Locate all lines in the data below that hold "dias" and show them.

Data records:
----------

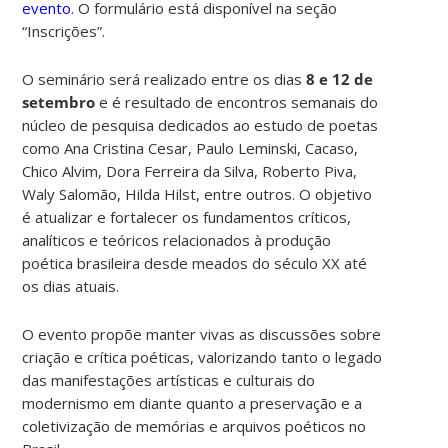
evento
. O
formulário está disponível na seção
“Inscrições”.
O seminário será realizado entre os dias
8 e 12 de
setembro
e é resultado de encontros semanais do
núcleo de pesquisa dedicados ao estudo de poetas
como Ana Cristina Cesar, Paulo Leminski, Cacaso,
Chico Alvim, Dora Ferreira da Silva, Roberto Piva,
Waly Salomão, Hilda Hilst, entre outros. O objetivo
é atualizar e fortalecer os fundamentos críticos,
analíticos e teóricos relacionados à produção
poética brasileira desde meados do século XX até
os dias atuais.
O evento propõe manter vivas as discussões sobre
criação e crítica poéticas, valorizando tanto o legado
das manifestações artísticas e culturais do
modernismo em diante quanto a preservação e a
coletivização de memórias e arquivos poéticos no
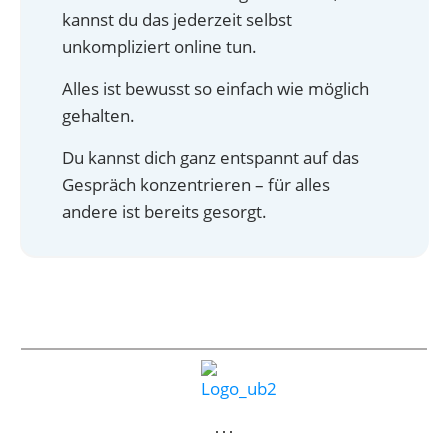
kannst du das jederzeit selbst
unkompliziert online tun.
Alles ist bewusst so einfach wie möglich
gehalten.
Du kannst dich ganz entspannt auf das
Gespräch konzentrieren – für alles
andere ist bereits gesorgt.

----------

### EXERCISE OUTPUT
O seminário será realizado entre os dias
os dias atuais.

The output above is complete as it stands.